Vineet’s talk illuminated the space from a design-centric perspective: AV’s implicate multi-use, and multi-touch challenges. Vineet did a great job of deconstructing how we think about cars — an owned, predictable asset under our total control — and reassembling the experience and new psychological paradigm in using (not driving!) these cars. An additional payoff from Vineet’s talk was his exemplary application of System Design principles to explore multiple use cases, such as commuting or departing for weekends in wine country, and how data is surfaced to support different intents that depend on the passengers’ unique situations.
Vineet explored an important theme, which is how to bridge the trust gap — and noted that we have done a lot of the work here already by using car-sharing services.
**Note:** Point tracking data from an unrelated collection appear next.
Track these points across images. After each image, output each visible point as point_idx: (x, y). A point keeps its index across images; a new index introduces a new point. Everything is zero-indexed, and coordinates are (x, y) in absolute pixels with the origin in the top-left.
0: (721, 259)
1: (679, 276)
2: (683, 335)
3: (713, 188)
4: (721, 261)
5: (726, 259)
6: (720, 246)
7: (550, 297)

It seems certain that Trust Design is a growth field, as heretofore behind-the-scene experiences like flying jumbo-jets by autopilot become more everyday and visible.
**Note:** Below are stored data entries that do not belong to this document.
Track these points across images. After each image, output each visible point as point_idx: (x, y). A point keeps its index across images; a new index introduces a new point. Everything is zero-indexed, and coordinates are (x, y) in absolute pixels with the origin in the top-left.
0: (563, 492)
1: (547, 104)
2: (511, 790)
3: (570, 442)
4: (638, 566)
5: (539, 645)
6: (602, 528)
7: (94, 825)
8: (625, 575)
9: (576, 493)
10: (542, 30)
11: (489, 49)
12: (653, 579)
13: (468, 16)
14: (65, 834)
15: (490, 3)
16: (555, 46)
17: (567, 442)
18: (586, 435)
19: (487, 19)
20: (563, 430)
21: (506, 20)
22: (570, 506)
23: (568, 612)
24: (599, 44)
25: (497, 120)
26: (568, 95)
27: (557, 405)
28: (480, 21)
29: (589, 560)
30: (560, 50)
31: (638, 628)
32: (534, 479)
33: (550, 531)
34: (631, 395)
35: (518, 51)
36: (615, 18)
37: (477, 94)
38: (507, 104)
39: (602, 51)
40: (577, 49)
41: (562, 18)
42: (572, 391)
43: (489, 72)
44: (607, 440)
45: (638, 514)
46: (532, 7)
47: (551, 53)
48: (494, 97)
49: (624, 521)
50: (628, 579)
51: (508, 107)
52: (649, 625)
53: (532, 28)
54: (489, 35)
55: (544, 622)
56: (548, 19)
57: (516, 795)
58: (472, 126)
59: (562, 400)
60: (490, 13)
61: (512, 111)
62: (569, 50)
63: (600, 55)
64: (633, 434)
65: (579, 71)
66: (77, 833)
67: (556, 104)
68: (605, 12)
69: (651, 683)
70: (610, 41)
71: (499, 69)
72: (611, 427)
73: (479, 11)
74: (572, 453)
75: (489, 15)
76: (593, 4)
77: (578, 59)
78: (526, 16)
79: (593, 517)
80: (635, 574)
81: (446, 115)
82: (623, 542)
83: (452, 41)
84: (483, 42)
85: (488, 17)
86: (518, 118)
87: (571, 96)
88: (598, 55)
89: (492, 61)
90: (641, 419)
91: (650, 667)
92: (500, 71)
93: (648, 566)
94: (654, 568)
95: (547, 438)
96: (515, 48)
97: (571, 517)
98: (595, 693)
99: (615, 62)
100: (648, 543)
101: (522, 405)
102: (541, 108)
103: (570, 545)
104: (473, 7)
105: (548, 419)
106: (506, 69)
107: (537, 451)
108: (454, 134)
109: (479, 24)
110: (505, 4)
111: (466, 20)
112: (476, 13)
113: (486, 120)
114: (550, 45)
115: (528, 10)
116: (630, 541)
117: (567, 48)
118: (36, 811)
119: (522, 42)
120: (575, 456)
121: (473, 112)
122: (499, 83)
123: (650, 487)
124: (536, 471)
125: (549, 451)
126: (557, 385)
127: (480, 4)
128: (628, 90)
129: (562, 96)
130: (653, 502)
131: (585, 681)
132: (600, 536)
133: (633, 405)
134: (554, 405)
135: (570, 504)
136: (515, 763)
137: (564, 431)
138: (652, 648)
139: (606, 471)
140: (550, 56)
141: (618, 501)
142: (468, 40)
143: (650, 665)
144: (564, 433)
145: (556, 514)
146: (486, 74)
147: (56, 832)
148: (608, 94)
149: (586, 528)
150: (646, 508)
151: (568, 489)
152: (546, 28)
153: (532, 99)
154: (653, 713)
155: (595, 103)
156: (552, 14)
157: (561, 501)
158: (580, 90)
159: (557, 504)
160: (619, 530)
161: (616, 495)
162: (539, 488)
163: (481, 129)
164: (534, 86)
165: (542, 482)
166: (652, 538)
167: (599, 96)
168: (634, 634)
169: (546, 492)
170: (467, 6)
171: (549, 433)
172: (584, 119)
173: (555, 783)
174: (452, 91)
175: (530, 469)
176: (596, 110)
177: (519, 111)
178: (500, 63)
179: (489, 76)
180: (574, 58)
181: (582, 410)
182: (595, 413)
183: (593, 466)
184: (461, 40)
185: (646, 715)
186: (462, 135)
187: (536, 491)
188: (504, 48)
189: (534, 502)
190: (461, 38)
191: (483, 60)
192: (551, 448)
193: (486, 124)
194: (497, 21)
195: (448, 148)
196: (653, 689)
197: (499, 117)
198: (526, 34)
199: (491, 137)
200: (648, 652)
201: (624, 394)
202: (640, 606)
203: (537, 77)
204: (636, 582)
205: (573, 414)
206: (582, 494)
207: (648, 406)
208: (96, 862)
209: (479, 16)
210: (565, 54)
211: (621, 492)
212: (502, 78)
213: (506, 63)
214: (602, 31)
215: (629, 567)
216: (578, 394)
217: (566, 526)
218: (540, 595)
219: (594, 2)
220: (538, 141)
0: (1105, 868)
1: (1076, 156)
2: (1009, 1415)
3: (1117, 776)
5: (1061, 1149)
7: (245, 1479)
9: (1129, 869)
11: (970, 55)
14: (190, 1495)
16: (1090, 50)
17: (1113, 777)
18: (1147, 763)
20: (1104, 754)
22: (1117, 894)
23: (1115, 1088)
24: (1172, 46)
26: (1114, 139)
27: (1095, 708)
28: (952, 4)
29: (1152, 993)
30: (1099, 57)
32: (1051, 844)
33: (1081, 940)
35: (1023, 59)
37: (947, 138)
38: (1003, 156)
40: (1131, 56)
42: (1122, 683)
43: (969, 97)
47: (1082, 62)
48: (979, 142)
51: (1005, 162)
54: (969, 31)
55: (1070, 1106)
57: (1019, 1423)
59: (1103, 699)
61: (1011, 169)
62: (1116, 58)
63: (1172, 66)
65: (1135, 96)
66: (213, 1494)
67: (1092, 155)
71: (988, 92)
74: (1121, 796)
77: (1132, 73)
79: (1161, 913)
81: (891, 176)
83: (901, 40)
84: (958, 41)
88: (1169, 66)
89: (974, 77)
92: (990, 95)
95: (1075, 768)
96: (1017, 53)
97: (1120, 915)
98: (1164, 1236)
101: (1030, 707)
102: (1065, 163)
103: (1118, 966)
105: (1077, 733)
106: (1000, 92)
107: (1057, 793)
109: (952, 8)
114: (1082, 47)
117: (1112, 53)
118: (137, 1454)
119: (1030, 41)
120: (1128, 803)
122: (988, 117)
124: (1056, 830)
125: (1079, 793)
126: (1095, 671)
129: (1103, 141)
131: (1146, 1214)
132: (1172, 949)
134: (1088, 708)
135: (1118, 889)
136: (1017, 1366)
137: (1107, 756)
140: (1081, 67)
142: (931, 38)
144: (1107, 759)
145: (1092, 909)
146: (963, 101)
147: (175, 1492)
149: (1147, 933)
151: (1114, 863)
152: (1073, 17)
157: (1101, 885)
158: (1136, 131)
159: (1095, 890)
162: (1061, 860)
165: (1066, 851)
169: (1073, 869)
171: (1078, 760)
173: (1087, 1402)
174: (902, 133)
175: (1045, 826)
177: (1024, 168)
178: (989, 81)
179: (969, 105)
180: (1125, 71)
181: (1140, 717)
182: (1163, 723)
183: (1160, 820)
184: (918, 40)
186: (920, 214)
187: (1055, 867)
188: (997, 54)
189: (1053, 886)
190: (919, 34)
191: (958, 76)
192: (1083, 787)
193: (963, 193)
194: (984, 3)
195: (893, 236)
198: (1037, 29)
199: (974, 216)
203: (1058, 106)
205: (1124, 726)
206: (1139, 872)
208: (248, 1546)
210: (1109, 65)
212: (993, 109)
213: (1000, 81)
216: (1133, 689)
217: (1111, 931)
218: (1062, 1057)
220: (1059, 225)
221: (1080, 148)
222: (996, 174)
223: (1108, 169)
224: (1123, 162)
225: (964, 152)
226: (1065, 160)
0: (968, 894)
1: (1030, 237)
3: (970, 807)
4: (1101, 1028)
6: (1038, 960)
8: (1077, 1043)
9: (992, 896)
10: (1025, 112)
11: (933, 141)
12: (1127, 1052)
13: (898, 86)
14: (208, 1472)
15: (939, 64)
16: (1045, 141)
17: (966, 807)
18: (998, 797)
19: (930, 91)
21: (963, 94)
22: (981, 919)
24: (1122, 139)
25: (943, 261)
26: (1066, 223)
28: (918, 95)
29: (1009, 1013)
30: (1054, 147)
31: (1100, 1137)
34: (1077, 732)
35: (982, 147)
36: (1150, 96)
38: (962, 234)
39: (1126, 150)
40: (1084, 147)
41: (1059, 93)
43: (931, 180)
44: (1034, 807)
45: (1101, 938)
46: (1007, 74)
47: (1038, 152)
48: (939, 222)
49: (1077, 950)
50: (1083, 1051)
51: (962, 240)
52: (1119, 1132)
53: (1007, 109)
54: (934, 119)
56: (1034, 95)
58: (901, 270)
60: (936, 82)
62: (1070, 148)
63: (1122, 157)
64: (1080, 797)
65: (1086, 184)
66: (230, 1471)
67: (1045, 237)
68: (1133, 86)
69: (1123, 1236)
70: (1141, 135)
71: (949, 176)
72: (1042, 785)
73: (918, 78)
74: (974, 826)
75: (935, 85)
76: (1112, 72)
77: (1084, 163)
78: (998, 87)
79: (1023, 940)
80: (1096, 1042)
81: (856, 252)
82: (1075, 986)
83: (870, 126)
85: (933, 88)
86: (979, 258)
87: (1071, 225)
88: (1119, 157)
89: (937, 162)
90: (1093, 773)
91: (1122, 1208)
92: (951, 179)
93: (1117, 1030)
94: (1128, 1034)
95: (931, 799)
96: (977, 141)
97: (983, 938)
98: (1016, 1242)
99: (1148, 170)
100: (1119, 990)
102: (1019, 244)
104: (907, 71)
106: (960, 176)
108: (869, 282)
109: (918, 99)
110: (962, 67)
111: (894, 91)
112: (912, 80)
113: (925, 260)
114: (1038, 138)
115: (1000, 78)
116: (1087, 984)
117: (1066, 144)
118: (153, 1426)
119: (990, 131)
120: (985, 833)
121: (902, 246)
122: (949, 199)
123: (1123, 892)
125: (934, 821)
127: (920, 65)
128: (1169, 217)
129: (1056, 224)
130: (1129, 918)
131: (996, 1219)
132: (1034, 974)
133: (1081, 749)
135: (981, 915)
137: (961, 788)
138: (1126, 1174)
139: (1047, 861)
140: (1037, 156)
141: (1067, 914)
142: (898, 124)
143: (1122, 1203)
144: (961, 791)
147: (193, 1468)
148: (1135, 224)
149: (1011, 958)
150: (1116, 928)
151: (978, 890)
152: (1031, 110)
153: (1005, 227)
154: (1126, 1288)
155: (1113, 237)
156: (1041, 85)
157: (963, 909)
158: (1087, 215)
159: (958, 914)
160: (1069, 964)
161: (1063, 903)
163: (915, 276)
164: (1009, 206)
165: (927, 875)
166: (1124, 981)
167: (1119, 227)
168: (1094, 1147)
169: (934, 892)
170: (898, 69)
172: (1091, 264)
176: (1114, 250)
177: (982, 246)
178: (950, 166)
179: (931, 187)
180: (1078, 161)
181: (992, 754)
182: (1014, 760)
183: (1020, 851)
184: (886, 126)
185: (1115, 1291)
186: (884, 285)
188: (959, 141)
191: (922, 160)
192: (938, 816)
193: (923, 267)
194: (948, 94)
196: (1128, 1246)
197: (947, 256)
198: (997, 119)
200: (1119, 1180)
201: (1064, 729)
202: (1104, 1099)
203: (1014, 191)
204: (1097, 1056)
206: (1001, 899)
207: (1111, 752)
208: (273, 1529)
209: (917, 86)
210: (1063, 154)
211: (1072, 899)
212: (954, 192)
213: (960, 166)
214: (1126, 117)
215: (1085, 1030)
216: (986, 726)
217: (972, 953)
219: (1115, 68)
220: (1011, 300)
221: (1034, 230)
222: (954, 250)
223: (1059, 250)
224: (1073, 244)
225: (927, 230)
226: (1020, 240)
LN @Orange_SV discussion about #UXdesign and #UIdesign for autonomous vehicles w/ Vineet Mishra & @kjkausha was amazing! Takeaways to follow pic.twitter.com/YGll2k4Yeh
— Becky Pierson (@beckypierson) July 28, 2017
Trust is an important theme that was picked up by the next speaker. Karen Kaushansky, a self-described futurist, is arguably a veteran of the connected car, having designed voice assistants for automobiles since the mid ’90s. As head of UX for Noox — an autonomous shuttle for public conveyances such as airports — Karen brought her deep understanding of the multivariate design space for AV’s. In her opening remarks she noted that “we’re designing the unknown, and it’s going to take a village,” suggesting that the AV design space is a very big tent. Karen’s ability to see the entire interaction between passengers, vehicles, pedestrians and human drivers — what she calls the “social life of cars” — is impressive, and it reinforces the need for Systems Design approaches in this domain.
The vigorous Q&A that followed Karen and Vineet’s panel was a traffic jam at the intersection of traditional OEM design and next-gen AV/EV startups, designers, and graduate students — all expressing their needs and opinions. Ranging from a (skeptical) comment about “horizontal elevators,” to a car-hacker on the persistence of the jalopy, to the fragility of graduate-level work in a field that changes so fast, there is a diverse and energetic talent pool of designers ready to take the ride on the road to an autonomous future.